My heart and breathing are both normal, and I’m just having a hard time connecting the feelings I have for certain people with the ones I have for others. There’s a lot of ‘why’ and ‘how’ of relationships, and it’s exhausting to try to explain it to everybody. Even the smallest things make you feel incomplete, like how you feel when you’re not on the best day in your life.

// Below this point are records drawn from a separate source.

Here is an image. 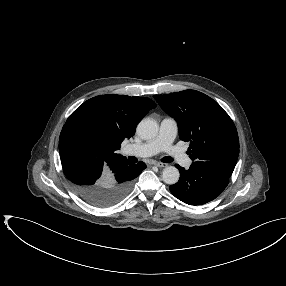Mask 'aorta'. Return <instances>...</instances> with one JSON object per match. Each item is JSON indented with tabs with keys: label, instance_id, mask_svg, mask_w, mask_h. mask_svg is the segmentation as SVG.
Returning a JSON list of instances; mask_svg holds the SVG:
<instances>
[{
	"label": "aorta",
	"instance_id": "762f6f07",
	"mask_svg": "<svg viewBox=\"0 0 286 286\" xmlns=\"http://www.w3.org/2000/svg\"><path fill=\"white\" fill-rule=\"evenodd\" d=\"M159 130V126L154 119L144 118L137 125V134L142 139L154 138ZM179 170L174 166H167L162 172V180L164 183L173 185L179 180Z\"/></svg>",
	"mask_w": 286,
	"mask_h": 286
}]
</instances>
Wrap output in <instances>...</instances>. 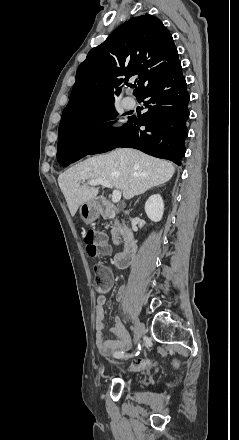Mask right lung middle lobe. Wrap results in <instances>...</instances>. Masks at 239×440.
I'll return each mask as SVG.
<instances>
[{"instance_id":"obj_1","label":"right lung middle lobe","mask_w":239,"mask_h":440,"mask_svg":"<svg viewBox=\"0 0 239 440\" xmlns=\"http://www.w3.org/2000/svg\"><path fill=\"white\" fill-rule=\"evenodd\" d=\"M114 101L96 111L66 120L59 125L58 150L62 147L85 144L91 145L106 134L116 130L111 125L117 113Z\"/></svg>"}]
</instances>
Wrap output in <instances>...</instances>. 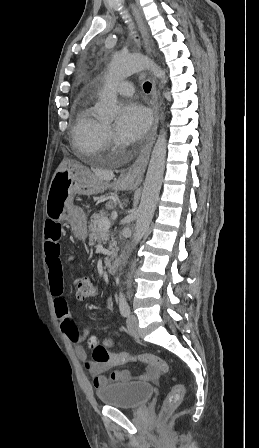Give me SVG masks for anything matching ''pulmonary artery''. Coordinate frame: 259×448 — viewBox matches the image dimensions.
Listing matches in <instances>:
<instances>
[{
    "instance_id": "pulmonary-artery-1",
    "label": "pulmonary artery",
    "mask_w": 259,
    "mask_h": 448,
    "mask_svg": "<svg viewBox=\"0 0 259 448\" xmlns=\"http://www.w3.org/2000/svg\"><path fill=\"white\" fill-rule=\"evenodd\" d=\"M139 57L140 55L138 53L136 54H130L126 57ZM139 70L138 66L129 62V61H122L118 64V82L124 80L126 77L130 76L131 74L137 72ZM113 91L117 94H123V95H130L133 93L132 89L123 88L116 83L113 87Z\"/></svg>"
}]
</instances>
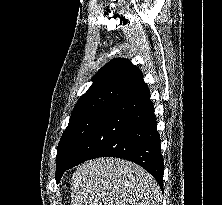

Why is everything so hard for me?
Because the past 5 months have been a rollercoaster. On one side, I had a breakthrough moment where I realized I’ve been having a ‘feeling’ for a while. For the past month, it’s been a ‘sick’ feeling, but I’m not sure how to explain it. On the other side, I’ve also been dealing with the feelings of a few people I’ve ‘met’ in the past— my best friend, my therapist, and my boss. These feelings have been hurtful and unkind, and it’s exhausting to try to fight them every time. How do you say ‘good morning’ to everyone that you’ve ‘met’?
How can I feel better?
Well, for one, I’ve been writing more—which has been a huge help. Also, I’ve been going to therapy regularly. Therapy has helped me understand why I feel the way I do and what those feelings are all about. It’s also been a great way for me to get away from my life as a traditional couple. What started as a small ‘meeting’ has transformed into a full-blown relationship, with us talking about everything and having ‘conversations’ on the phone every day.
Don’t talk to me, just think about what you would feel if you could speak again
You would feel so much more normal, so much more in control of your thoughts, and so much more satisfied with yourself. You would feel like you were on the right track, not just on the ‘sick’ side of the scale. You would feel good when you talked to people. You would be happy when you were with people and you would feel safe talking to them.